一幫娃子倒也聽話,方才還嘰嘰喳喳,這會兒,都坐的規規矩矩,瞧老秀才一臉嚴肅,更是打心底里懼怕,爹娘說,不聽先生的話,會打手心的。
“讀書,切記心靜。”
“手放桌案,閉目養神。”
開堂第一課,老秀才便拿了個小香爐,燃起了一根香,寓意也明顯,閉目養神一炷香。
娃子們懵懵懂懂,一番左瞅右看。
老實說,啥是閉目養神。
不懂沒事,會學就行。
那不,老秀才已坐下,也已成假寐的姿態。
娃子有樣學樣,齊齊閉眸。
本就幽靜的課堂,在這一瞬,靜的毫無聲息。
見學生入定,老秀才開眸起身,宛如幽魂一般,拎著他的戒尺,來回溜達,瞅誰坐姿不正,便在其后背拍一拍,誰若抓耳撓腮,也難逃他的法眼。
“先生,俺尿急。”
“咕嚕....。”
“看,有螞蚱。”
娃子嘛!第一天來私塾,哪能不出點洋相。
趙云還好,倒是他旁邊那位,說好的閉目養神,養著養著,睡著了,那圓滾滾的大腦袋,砰的一聲砸桌子上了。
完了,便是哇哇大哭聲,惹得一堂哄笑。
對此,老秀才早已習慣,這幫娃子,還算好的,上回那一群,沒一個讓人省心的,差點把他房子點了。
“是個可造之材。

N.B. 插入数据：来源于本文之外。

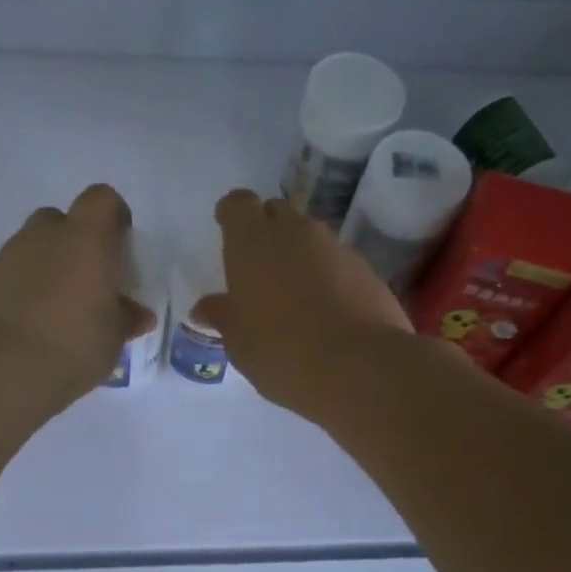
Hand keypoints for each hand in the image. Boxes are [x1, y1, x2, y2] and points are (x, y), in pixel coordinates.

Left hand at [0, 183, 155, 406]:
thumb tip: (137, 314)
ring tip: (61, 310)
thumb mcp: (114, 337)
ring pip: (34, 248)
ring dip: (49, 267)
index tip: (121, 245)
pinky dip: (25, 289)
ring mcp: (8, 257)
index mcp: (84, 239)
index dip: (113, 215)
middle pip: (61, 220)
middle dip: (76, 243)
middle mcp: (43, 236)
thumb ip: (126, 318)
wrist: (4, 369)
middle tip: (89, 281)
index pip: (101, 200)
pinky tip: (34, 324)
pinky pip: (13, 274)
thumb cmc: (74, 345)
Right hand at [194, 189, 415, 413]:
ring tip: (294, 295)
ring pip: (310, 237)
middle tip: (260, 269)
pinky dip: (328, 276)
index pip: (237, 204)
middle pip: (276, 213)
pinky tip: (327, 311)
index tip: (229, 234)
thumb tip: (204, 308)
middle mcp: (294, 232)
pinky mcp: (366, 269)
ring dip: (300, 255)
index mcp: (252, 241)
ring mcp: (335, 247)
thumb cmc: (280, 350)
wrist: (358, 367)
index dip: (232, 216)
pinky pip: (338, 262)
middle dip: (267, 232)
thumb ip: (222, 316)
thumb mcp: (238, 341)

”
再回講臺,老秀才有一聲低語,看的是小趙云,滿堂的學生,就那個小娃,自始至終,都未動過分毫,頗有那么一種,穩如泰山的.....。
阿嚏!
某人就不禁夸,上一秒還靜若楚子,這一瞬,就打了個噴嚏。
要說這個噴嚏,動靜可不小,是伴有雷鳴的。
該是轟雷來的太突兀,不止娃子們,連氣定神閑的老秀才,都被驚的尿意頓現。
趙云還算淡定,卻是有點迷糊。
塔讀告在線免。費閱&讀!
“何事。”老秀才溫和一笑。
“俺想學三個字。”
“哦?”
“趙鐵柱。”
老秀才一聽,不由笑了。
趙鐵柱,那是趙鐵匠的名。
這娃子倒是有心,第一日來私塾,就想給老爹,捎個驚喜回去。
有心歸有心,字...可沒那般好學。
話雖這般說,他還是提了毛筆,嫻熟的沾了沾墨汁,一筆一劃的寫下了趙鐵柱的名,讓這娃子拿回去給趙鐵匠,那老頭兒,應該也能樂呵大半天。
趙云看的認真,目不轉睛。
&:塔讀小說
看時,他那小手指,還擱那比劃。
回家,他就給人寫出來了,樂的趙鐵匠,拿著那張紙,走街串巷的給人看,連做夢,都笑呵呵的。